→ Source text
--- START ---

Some of the pictures are oils. Some are lithographs - original Currier and Ives prints of the original yacht America and the Madeleine and of the Countess of Dufferin.
One photograph may be a unique treasure, a camera picture of a "eighteen-twelver" on the stocks.
This does not seem anymore possible than a moving picture of a dinosaur pasturing, for Skipper Daguerre hadn't launched his craft when the War of 1812 was flourishing. Photography dates from 1839 as a going concern. Nor is the photograph one of the "eighteen-twelvers" restored to life, like the Niagara, or Constitution, or dragged from the tomb like the Nancy or Tigress.
This picture was taken in 1881 by F. E. Dick, probably by the old silver-plate process, and it shows the mammoth man-of-war New Orleans, 120 gun ship of the line, which was built at Sackett's Harbor in the winter of 1814-1815, to match the might of the British ship St. Lawrence, of 112 guns built at Kingston, which had swept the lake of the foe. The New Orleans was never launched, for the war ws over before she could be got into the water. A huge "hangar" was built over her, giving the name to Shiphouse Point at Sackett's Harbor to this day. In sixty years the house decayed and fell to ruin, and the great ship herself hogged and twisted with dry-rot and her own weight, so that she had to be broken up. This photograph was made of her while she was still intact, and is so clear that you can see row after row of the gunports and every plank in her, the projecting ends of unfurnished deck-beams and the stanchions for the bulwarks of the spar-deck, which were never completed. Many lake captains had walking sticks made from her timbers, Capt. Palmateer among them.

--- END ---

→ Given material
--- START ---

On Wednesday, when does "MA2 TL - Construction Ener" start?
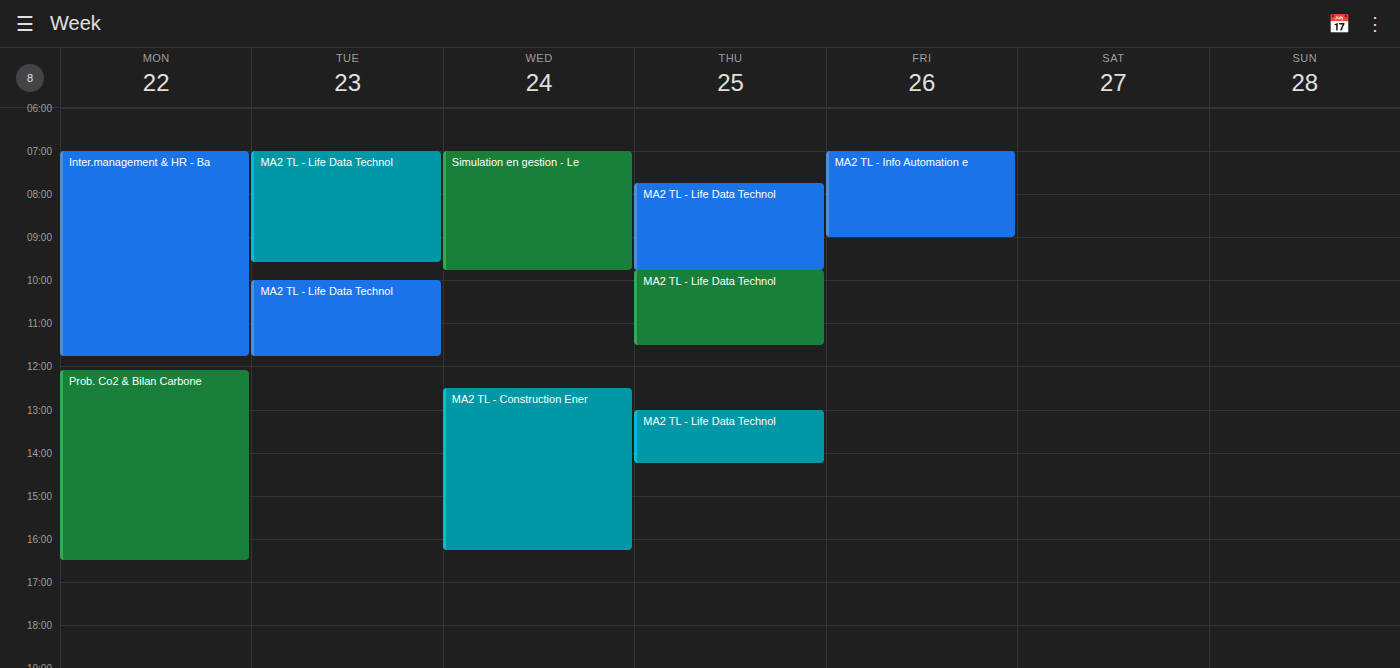
12:30 PM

--- END ---

→ Requirements
1. Answer from the passage about the ship pictures:
(a) From what year does photography date as a going concern?
(b) Who took the photograph of the New Orleans, and in what year?
(c) How many guns did the British ship St. Lawrence have?
2. Please carry the passage about the ship pictures forward, starting after its final sentence.

→ The results
1.
(a) 1839
(b) F. E. Dick, in 1881
(c) 112

2.
The photograph of the New Orleans really goes back farthest in the ship chandler's collection - a hundred and twenty-two years - although it is not the oldest picture. There are steamboats advertisements back to 1839. There is a good wood-cut of the steamer United States, Capt. Whitney, in that year. She called at every American port between Lewiston and Ogdensburgh. The Great Britain, a sister vessel, covered the North Shore, She was also commanded at one time by Capt. Whitney.
The bulk of the sailing vessels are in the favorite medium of schooner days - lead pencil and colored crayon or pastel on heavy drawing paper, yellowed and deepened in hue by time; preserving with painstaking accuracy, the exact number of hanks in the jibtopsail and the correct coloring of the beading and topgallant rails, and how the hawserbox was painted and how many reef-points there were in the third band in the mainsail.
Marine artists had to be accurate to suit their customers. The captains and mates and sailors who paid from $1 to $10 for these colored drawings fifty years ago demanded 100 cents worth of accuracy with each dollar's worth of art. Pity the painter who tried to palm off some of the "broad" impressionistic masterpieces of the degenerate days on those men who had themselves painted each stripe on the real ship's hull, knotted each reef point, and bent each bulging sail to its spar! They knew what was what, and they couldn't be short-changed, either in detail or dollars.
That was why oil painting was less popular with them than the other kinds; the artist in oil could not say with the same confidence: "Sure, I put in the right number of foot-stops on the foresail; count 'em yourself." Crayon artists like Charlie Gibbons, the fireman, and his partner, Hunt, were equally sure of their sails and sales, because they put in the detail and their medium showed it clearly. They and other contemporary artists "draughted by eye" and some of these were wide of their mark in proportions. Some of the rigs fastened on unoffending canallers would capsize the heaviest ballasted clipper ship that ever went around the Horn; some of the ratlines spaced would rupture the sailor starting to climb them.
Gibbons was a Toronto man, in the tug Frank Jackman, but samples of his art are to be found all over Lake Ontario, and many are in Parson's store. He improved as he went along, and did some very good pictures. Another artist there represented is John G. Tyler, of Oswego, who did a lot of work in the 1880's and went to New York and established a reputation as an illustrator. Mahoney was another popular marine artist in Oswego.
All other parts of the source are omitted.